On the subject of climate, Associate Professor of Art, Shannon Collis won a grant to create an immersive audiovisual installation that allows people to experience the environmental effects of oil dredging in Canada’s Athabasca Oil Sands.

strategic partnerships

And notably this fall, in the culmination of several years of faculty work including gaining the support of family, the Department of Women’s Studies was renamed the Harriet Tubman Department of Women, Gender, and Sexuality Studies. In a year commemorating the passage of the 19th amendment amid rising concern for voter disenfranchisement, the department will honor Tubman’s commitment to suffrage. 

Grow Partnerships Regionally, Nationally and Globally

Partnerships and collaborations expand faculty scholarship and innovation and amplify the impact of our work.  

  • American Studies Professor Janelle Wong is among the co-principal investigators of the 2020 Collaborative Multiracial Post-election Survey, which will measure views on race, immigration and politics in the context of the upcoming presidential election. The project, hosted at UCLA is supported by a $1 million grant from the National Science Foundation.
  • The Department of Art History and Archaeology celebrated a 50 year collaboration with the National Gallery of Art through their co-sponsorship of the Middle Atlantic Symposium in the History of Art.
  • Julie Greene, professor of history is working with the Smithsonian’s National Museum of African American History and Culture on a project to examine the largely untold history of the influence of immigrants from Africa, the Caribbean and Latin America on African American culture and society. The National Endowment for the Humanities has funded this project. 

Budget and Finance

The COVID-19 pandemic has had a profound impact on the campus and the college budgets. 

We have already sustained a 5% cut to our permanent (base) budget and an almost 22% cut to our surplus (fund balance). Together these represent deeper cuts than the college has experienced and, when combined with the campus wide hiring freeze, they produce serious constraints.  Nevertheless, I am pleased to say that we managed these cuts, though painful, in a collaborative and transparent manner consistent with values that were discussed and agreed upon across the college.

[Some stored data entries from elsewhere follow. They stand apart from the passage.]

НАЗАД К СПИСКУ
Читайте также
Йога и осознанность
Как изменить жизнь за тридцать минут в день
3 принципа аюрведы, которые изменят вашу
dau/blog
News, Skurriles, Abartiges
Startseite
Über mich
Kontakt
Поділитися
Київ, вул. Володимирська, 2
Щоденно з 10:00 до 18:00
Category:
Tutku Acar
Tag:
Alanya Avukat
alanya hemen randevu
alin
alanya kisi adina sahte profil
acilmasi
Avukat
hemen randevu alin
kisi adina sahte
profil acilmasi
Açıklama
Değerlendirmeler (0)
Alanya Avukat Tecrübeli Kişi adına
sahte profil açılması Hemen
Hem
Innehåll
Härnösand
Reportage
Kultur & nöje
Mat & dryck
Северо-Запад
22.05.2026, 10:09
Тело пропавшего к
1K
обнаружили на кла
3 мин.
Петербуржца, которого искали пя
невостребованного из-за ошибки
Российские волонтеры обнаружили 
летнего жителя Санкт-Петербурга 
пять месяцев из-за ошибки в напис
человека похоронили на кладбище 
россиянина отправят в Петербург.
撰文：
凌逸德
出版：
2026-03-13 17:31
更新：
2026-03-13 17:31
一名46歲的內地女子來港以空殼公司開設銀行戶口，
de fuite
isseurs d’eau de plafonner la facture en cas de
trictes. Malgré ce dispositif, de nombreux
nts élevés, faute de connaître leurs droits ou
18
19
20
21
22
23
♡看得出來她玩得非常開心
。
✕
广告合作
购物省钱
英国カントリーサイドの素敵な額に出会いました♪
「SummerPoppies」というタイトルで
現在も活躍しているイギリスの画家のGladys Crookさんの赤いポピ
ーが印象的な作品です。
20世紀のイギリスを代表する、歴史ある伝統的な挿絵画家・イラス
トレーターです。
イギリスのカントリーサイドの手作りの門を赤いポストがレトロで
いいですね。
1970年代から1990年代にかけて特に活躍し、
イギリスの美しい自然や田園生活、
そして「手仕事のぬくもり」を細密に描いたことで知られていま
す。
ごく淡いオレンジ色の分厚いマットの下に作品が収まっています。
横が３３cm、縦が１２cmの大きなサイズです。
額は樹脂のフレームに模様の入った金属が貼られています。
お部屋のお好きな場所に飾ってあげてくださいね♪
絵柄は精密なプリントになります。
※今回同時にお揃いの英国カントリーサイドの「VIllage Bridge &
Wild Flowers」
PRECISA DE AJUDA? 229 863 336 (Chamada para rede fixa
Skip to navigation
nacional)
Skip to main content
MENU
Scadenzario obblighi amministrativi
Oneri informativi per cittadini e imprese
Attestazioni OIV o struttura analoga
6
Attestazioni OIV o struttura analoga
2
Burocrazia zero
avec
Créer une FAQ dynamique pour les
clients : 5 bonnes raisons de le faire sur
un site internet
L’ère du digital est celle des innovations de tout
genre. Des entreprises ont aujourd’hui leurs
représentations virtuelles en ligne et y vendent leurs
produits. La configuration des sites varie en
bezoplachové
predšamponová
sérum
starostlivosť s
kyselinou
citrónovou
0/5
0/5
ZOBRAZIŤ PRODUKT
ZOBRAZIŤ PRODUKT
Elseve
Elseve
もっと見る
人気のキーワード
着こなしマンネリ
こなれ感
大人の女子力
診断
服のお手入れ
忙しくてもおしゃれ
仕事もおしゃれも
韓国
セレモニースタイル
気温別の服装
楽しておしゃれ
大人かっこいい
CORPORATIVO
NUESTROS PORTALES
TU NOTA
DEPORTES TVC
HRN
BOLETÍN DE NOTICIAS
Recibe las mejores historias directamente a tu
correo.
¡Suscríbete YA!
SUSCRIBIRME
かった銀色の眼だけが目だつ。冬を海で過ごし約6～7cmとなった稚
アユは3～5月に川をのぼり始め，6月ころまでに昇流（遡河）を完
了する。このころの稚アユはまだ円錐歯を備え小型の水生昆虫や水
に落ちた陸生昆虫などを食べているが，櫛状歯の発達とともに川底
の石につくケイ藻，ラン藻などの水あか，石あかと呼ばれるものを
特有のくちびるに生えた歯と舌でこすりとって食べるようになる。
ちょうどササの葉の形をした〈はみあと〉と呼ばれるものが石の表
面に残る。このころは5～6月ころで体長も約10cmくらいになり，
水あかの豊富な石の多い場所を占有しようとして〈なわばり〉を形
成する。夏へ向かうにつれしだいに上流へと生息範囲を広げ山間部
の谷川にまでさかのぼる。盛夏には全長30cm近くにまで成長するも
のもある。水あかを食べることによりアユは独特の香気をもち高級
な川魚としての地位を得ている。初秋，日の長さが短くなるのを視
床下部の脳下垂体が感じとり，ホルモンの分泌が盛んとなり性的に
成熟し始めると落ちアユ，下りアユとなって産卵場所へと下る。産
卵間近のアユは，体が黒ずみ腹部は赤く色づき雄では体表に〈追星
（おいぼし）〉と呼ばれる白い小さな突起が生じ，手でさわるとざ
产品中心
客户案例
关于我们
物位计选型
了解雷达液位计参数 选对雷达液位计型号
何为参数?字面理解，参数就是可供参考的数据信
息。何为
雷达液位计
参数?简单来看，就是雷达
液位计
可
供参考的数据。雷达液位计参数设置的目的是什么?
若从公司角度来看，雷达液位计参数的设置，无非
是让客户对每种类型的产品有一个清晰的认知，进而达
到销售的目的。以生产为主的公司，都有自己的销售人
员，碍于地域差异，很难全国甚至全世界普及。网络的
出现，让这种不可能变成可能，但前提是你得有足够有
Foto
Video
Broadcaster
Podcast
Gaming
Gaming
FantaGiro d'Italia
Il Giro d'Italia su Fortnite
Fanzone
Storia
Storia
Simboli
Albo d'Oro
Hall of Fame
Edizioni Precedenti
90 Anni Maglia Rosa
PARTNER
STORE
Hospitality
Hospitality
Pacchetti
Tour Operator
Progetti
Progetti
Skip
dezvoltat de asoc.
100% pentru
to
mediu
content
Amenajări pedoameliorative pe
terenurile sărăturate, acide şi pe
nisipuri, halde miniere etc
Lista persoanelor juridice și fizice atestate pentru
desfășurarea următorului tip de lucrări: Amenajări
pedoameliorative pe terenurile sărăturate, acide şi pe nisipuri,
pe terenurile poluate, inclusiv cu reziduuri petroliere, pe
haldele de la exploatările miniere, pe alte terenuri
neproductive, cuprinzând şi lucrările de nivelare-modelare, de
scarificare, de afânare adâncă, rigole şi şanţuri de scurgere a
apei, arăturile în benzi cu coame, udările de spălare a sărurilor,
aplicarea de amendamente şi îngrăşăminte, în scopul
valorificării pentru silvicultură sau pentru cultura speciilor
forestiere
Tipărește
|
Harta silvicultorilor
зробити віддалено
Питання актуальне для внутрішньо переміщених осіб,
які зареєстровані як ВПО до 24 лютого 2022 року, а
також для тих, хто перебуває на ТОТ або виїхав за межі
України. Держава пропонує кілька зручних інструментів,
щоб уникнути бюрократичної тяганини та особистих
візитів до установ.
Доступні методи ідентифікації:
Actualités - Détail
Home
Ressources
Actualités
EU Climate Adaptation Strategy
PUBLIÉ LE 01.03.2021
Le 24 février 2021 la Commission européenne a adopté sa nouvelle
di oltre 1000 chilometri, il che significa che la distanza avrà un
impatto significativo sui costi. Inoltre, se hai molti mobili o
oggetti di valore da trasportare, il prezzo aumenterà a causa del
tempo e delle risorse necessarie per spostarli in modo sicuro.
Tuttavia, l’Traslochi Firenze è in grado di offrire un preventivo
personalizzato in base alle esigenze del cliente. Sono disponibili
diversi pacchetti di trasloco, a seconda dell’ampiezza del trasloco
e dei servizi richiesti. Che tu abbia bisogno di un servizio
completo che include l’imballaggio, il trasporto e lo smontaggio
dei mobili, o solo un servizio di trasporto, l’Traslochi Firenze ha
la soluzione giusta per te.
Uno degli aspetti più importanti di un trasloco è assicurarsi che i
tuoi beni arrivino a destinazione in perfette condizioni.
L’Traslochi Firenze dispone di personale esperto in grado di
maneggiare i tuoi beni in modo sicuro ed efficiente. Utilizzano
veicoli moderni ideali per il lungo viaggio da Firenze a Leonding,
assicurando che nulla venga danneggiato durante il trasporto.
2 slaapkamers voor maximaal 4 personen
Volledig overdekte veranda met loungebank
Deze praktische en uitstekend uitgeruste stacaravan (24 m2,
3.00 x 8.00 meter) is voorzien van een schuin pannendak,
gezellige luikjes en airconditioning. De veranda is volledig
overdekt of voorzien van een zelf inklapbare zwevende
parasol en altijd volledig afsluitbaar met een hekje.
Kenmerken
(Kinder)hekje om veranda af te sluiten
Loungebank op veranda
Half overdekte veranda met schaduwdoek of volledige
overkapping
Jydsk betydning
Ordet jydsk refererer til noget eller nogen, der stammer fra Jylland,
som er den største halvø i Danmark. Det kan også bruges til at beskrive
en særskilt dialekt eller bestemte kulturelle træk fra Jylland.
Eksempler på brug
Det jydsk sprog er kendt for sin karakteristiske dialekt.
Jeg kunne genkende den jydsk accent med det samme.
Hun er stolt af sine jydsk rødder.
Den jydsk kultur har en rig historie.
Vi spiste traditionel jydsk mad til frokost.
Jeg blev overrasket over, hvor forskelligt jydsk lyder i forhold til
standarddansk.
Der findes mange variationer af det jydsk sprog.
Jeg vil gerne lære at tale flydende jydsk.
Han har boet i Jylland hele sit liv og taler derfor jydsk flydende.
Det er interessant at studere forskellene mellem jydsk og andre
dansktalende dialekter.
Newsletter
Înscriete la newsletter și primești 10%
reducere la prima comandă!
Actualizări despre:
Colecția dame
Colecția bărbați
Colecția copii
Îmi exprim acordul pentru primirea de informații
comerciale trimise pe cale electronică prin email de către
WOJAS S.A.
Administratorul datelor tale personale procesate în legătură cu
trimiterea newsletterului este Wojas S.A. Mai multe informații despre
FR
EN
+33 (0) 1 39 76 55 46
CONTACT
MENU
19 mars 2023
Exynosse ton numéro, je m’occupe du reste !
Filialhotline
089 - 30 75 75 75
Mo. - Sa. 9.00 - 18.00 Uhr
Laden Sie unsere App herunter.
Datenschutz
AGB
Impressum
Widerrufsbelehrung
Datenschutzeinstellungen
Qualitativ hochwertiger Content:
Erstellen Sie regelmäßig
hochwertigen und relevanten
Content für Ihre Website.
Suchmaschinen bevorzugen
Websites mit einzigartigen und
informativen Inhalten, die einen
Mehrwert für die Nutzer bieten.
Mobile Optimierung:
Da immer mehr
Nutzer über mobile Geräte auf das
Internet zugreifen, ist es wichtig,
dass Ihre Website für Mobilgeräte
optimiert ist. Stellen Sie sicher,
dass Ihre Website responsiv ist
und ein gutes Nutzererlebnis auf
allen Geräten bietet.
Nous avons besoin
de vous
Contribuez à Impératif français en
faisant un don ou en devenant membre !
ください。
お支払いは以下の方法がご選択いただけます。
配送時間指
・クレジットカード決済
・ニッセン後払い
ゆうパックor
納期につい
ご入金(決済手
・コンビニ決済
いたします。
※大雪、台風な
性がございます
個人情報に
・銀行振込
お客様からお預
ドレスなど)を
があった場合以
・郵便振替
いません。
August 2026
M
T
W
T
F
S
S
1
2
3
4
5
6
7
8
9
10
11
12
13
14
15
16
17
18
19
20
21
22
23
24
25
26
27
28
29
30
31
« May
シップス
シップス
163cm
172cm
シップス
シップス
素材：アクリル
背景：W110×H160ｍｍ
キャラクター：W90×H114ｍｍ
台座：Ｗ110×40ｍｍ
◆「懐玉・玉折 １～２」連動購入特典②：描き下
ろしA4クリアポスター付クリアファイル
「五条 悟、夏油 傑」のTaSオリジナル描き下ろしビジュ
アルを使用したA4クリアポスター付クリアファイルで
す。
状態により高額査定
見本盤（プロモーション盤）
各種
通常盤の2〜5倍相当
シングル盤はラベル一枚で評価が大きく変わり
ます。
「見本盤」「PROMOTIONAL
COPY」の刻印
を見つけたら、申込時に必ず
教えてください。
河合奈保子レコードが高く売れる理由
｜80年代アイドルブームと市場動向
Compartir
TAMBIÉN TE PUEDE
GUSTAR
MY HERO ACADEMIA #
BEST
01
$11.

Today, I would describe the college budget as stable. Like everything about this pandemic, we don’t know what the year ahead will bring but so far, so good. 

Fearless Ideas

The good financial news is that the college continues to attain support from philanthropic gifts and grants. Following robust activity last year, we have now raised 88% of our $70M goal for the Fearless Ideas Campaign for Maryland. 

CONCLUSION 

I Am ARHU

In conclusion, those of you on the recent ARHU town hall with President Pines may remember his reading from an essay by the writer Arundhati Roy in which she says: the pandemic is a portal.  Her point is that this moment has laid bare the inequalities of our society at the same time that it presents the opportunity to imagine and begin to devise a new future. She challenges us to go through this portal leaving the ugliness of the past behind and carrying forward a readiness to imagine a new and better world. If we, artists and humanists, enter this portal with nothing but our knowledge, habits of mind and understanding of human expression, we will be essential creators of a meaningful and life-affirming future. 

At this time, in this country, one of the ways we create the future is to VOTE. Voting is one step toward designing the world we want to live in; please take that step.